La version orale fait foi

 

Chers Collègues du Conseil national et du Conseil des Etats,
Chère Artiste,
Mesdames et Messieurs les Invités,

 

On dit que l’art du consensus est une vertu suisse ; qu’elle est partie intégrante de notre manière de fonctionner. Mais en politique, c’est en général la majorité qui l’emporte. J’ai donc rarement l’occasion de vivre la mise en pratique de cette vertu si typiquement suisse.

Voici sous nos yeux l’exception qui confirme la règle, puisque cette œuvre a été adopté à l’unanimité par le jury. Composé de neuf personnes, et présidé par la conseillère nationale et présidente du Conseil national de l’époque Christa Markwalder, les membres de ce jury avaient pourtant à choisir entre 13 projets, d’artistes sélectionnés au préalable. Mais à y bien réfléchir :  pouvait-on attendre autre chose que l’unanimité pour un projet baptisé « Consensus » ?

En réalité, l’œuvre que nous admirons ici ne parle pas que de consensus. Les jurés ont choisi de donner la place à une œuvre qui raconte une Suisse jusqu’alors bien peu – voire pas du tout – thématisée dans ce palais. 

 

Je m’explique : Hans Wilhelm Auer, l’architecte du Palais du parlement, avait décidé qu’il serait la « maison des Suisses ». Chaque région du pays a participé à l’élaboration de cet ouvrage – et pas seulement avec ses impôts ! Ainsi, les pierres viennent de plus de 12 cantons, les parquets ont été commandés dans des entreprises de onze cantons.
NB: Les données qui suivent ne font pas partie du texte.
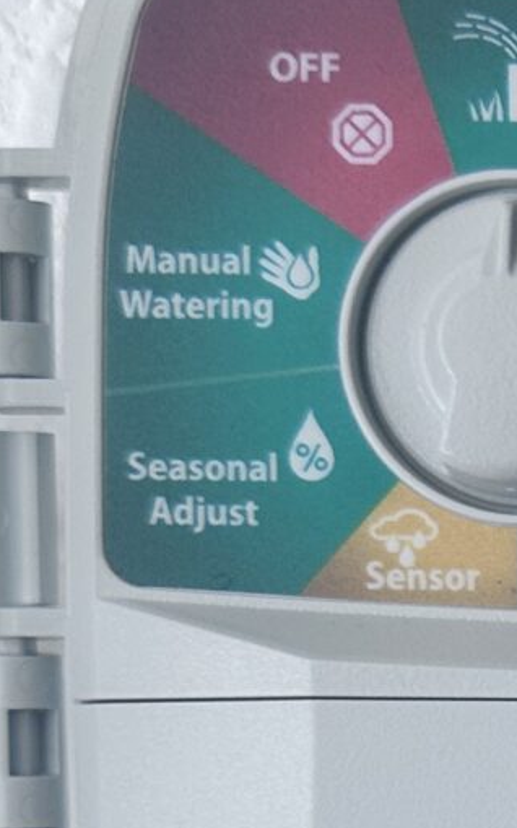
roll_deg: -1.0
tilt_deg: -3.4
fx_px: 2886
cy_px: 891
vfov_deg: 15.9
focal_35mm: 128
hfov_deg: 9.2
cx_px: 1245
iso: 80
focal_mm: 6.86
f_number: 1.78
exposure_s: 1/344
Auer est passé partout où l’artisan lui semblait mériter commande.  Au final, 95 % des matériaux et des artistes qui ont participé à l’élaboration de ce monument sont suisses – Auer a réussi son pari.
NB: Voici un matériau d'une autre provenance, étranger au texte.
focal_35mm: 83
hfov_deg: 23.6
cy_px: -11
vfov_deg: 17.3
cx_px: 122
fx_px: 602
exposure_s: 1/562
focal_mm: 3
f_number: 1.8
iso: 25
Passons maintenant à l’œuvre d’Annaïk Lou Pitteloud : sous chaque fenêtre, vous pouvez voir un mot, décliné dans les quatre langues nationales et en anglais. Il s’agit de synonymes du mot « consensus ». L’artiste a mené une enquête, en invitant des personnes à désigner parmi une sélection de termes ceux qui leur semblaient les plus appropriés pour définir l’idée de consensus. Pour chaque mot, elle a choisi un métal, provenant des 5 continents. Ainsi, « connivence » est en platine des Etats-Unis, l’or de « compromis » vient d’Afrique du Sud, « convention » est en argent de Chine, « conciliation » en cuivre du Chili et « transaction » en nickel d’Australie.

 

Ainsi, pour la première œuvre d’art commanditée pour ce palais depuis 1902 (cela fait tout de même plus d’un siècle !), on ne retrouve aucun matériau suisse ! Serait-ce une erreur de casting ? Au contraire. Ce qui fait la Suisse et sa prospérité, c’est aussi son ouverture sur le monde. Cette ouverture et notre savoir-faire en matière de services ont fait de notre pays l’une des premières places financières au monde, et l’une des principales places de négoce des matières premières. Cette œuvre nous raconte aussi cette Suisse-là, une Suisse qui fait du commerce, une Suisse en contact constant avec le reste du monde – contacts qui sont un instrument de survie pour ce petit pays au centre de l’Europe. Cette Suisse des échanges était une référence qui manquait dans l’iconographie du Palais du Parlement. Voilà qui est réparé.

 

Soulignons encore l’importance de l’emplacement : nous nous trouvons dans le corridor donnant accès à la tribune des visiteurs du Conseil national. L’œuvre d’Annaïk Lou Pitteloud souligne ainsi le rôle du monde extérieur dans les décisions prises dans cet hémicycle. Ce message est si pertinent et important que j’ai décidé de baptiser ce vestibule « Galerie du Consensus ».


Je vous y souhaite la bienvenue et vous remercie de votre attention.